Sam1911 speaks the truth

DuraCoat needs to be applied in very thin light coats which is not easy to do without the correct tools, the 2 stage epoxy paint sets up very fast, which can dry in your spray gun or disposable aerosol sprayer.

I had was too much paint in the barrel opening on the slide of a Sig 226,the barrel was binding in the opening, couldn't rack the slide far enough to strip around off the top of the mag, had to chuck up some emory cloth on a dowel and spin it with a drill to remove enough to solve the problem.

Once the DuraCoat sets up on a prepped surface (bead blasted) it wears and holds like an iron skin!
 
Once the DuraCoat sets up on a prepped surface (bead blasted) it wears and holds like an iron skin!
Well, to a point. If you DuraCoat an AK, the safety lever WILL wear a scratch through the finish by the end of your first shooting session. Don't know if the GunKote would have held up much better, but I suppose I doubt it.
 
I use Dura coat all the time and have never had a problem with it drying in my sprayer , if you use the right amount of hardener . you can get a glossier finish by increasing the amount of hardener but should only do it on the last coat , and have all prep work done and be ready to spray before mixing paint with extra hardener . I spray it in light coats , as many as it takes to get the coverage I am looking for .
 
I found to successfully put on duracoat you should degrease the gun several times waiting overnight between degreasings.
 
Coatings

I do a lot of both myself, same as SAM1911 for a hobby and a living.

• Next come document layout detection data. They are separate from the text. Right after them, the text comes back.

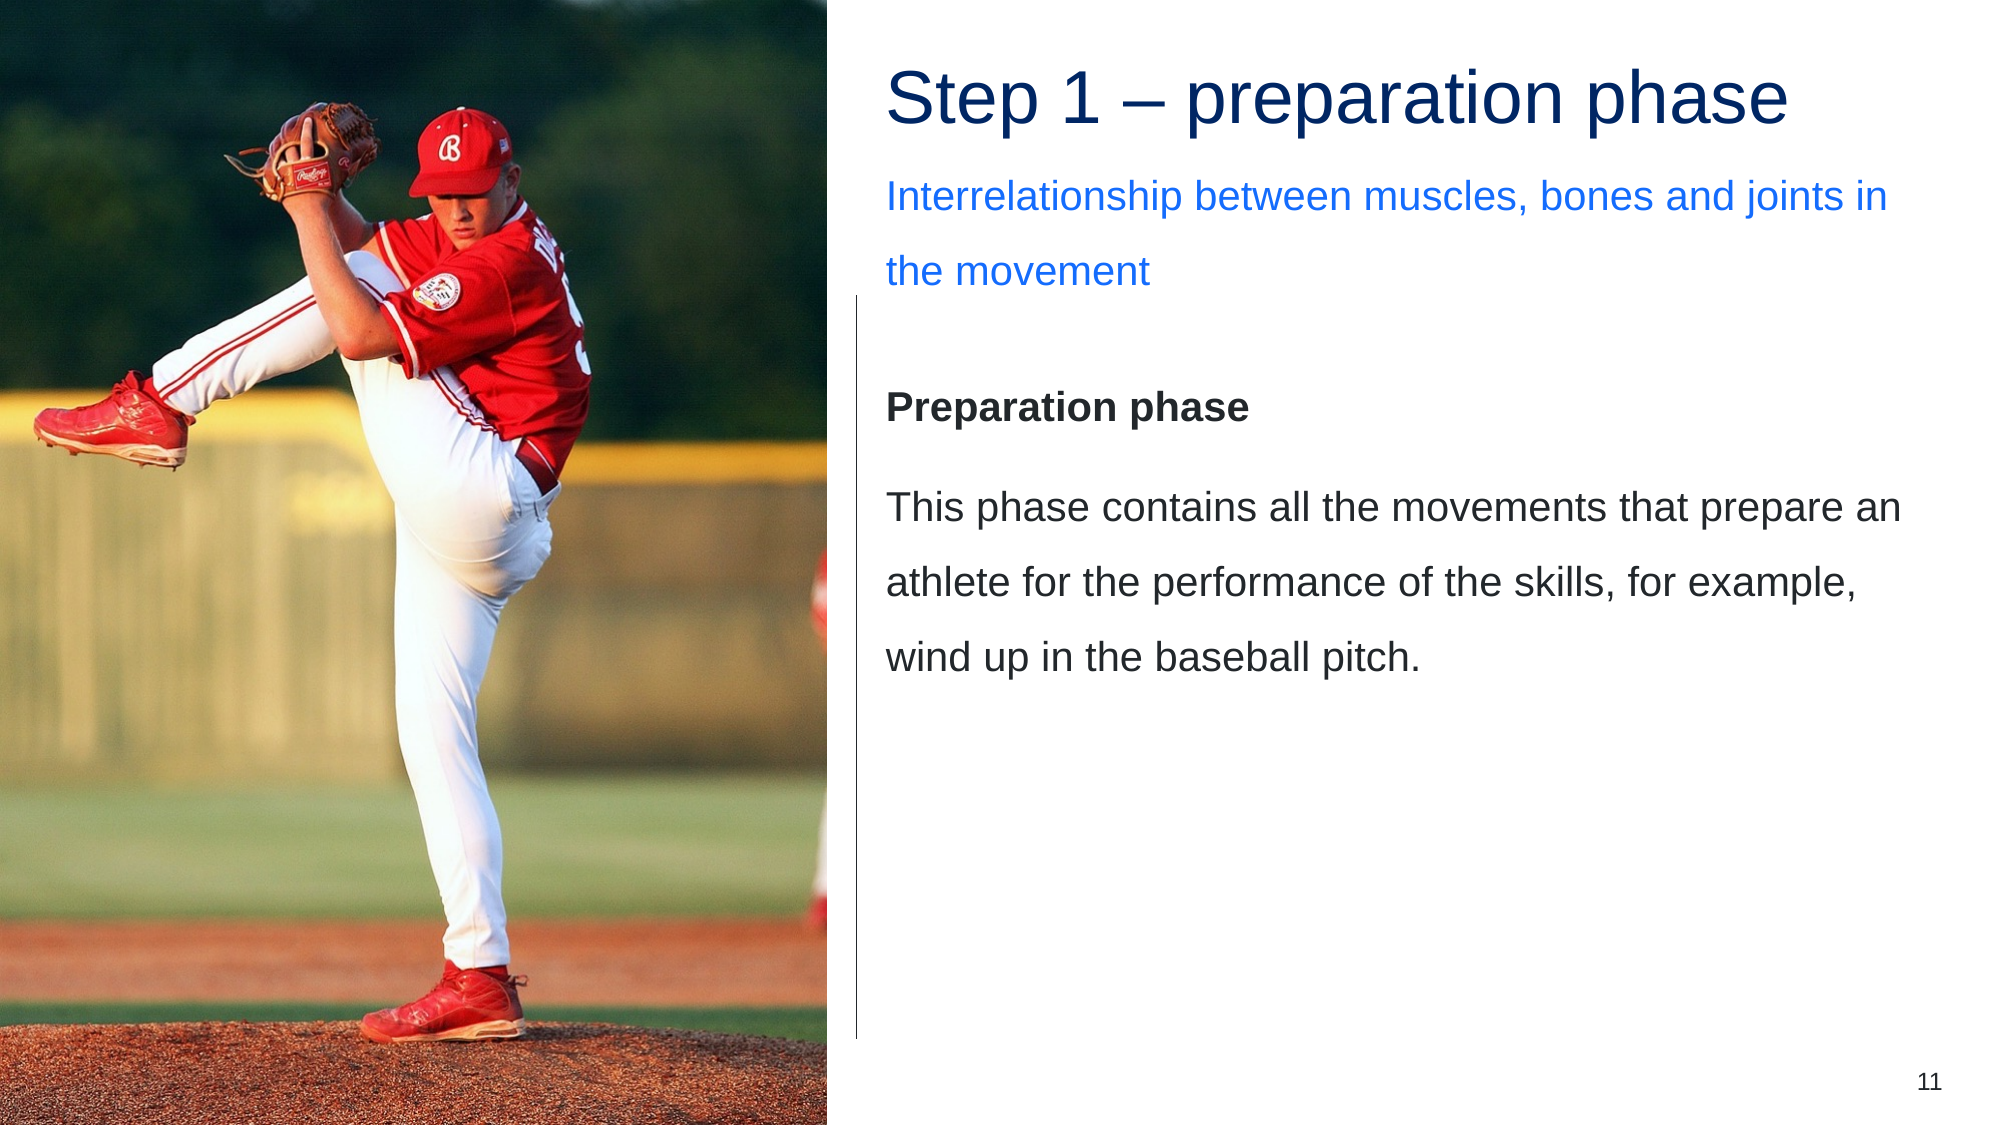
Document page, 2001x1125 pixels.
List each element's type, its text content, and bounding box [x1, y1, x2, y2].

list Preparation phase This phase contains all the movements that prepare an athlete for the performance of the skills, for example, wind up in the baseball pitch. [885, 354, 1937, 1025]
slide_number 11 [1824, 1068, 1943, 1099]
list Interrelationship between muscles, bones and joints in the movement [885, 159, 1937, 294]
picture [0, 0, 827, 1125]
title Step 1 – preparation phase [885, 59, 1937, 150]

As far as the AK safety, it's like the action arms on pump shotguns and no matter what it's going rub through the finish it's just a matter of time. KG gunkote is far better for ware and heat management along with lubricity. I've used KG gearcoat on some bolts with good results. I mostly use dura coat for old single shot 22's or shotguns for a low cost refinishing job for customers. I've done a few revolvers with gunkote and they have held up well. I will say that your metal prep is the key to a good coating. Dura coat...if your piece is looking ragged something is better then nothing.
 
I've used Dura Coat for several rifles. It works well on handguns, .22 rimfire rifles and shot guns. It does not work good on high velocity rifles, as the muzzle blast will eventually remove the finish from the barrel muzzel.

If you have ever done any spray painting with spray guns, you'll have no trouble if you follow the directions. Do your prep work and degrease several times. When mixed properly Dura Coat is thin and sprays on in thin coats with an air brush, you do not need an expensive air brush.

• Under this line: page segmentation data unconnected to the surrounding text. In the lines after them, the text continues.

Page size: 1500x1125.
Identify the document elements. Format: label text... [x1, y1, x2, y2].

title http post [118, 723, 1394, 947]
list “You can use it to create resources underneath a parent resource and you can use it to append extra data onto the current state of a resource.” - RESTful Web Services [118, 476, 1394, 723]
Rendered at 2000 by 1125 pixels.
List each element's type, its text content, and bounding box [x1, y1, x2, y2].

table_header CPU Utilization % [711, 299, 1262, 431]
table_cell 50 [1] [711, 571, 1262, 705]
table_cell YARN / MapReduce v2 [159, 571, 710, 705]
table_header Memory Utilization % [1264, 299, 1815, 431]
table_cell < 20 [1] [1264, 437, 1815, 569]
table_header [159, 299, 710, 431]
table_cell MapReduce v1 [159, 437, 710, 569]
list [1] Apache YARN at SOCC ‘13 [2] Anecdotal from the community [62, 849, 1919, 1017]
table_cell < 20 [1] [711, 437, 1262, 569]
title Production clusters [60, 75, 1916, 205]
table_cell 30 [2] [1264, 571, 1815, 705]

I build a box for the action, lined with aluminum foil, shiney side out as a clean spraying area. Place a brass rod through the action and extending through both ends on the box. Rotate the action and barrel while spraying. Prior to spraying and when done spraying I set a double Halgon shop work light two feet in front of the box. This heats the metal and opens the pours and help cure the Dura Coat finish.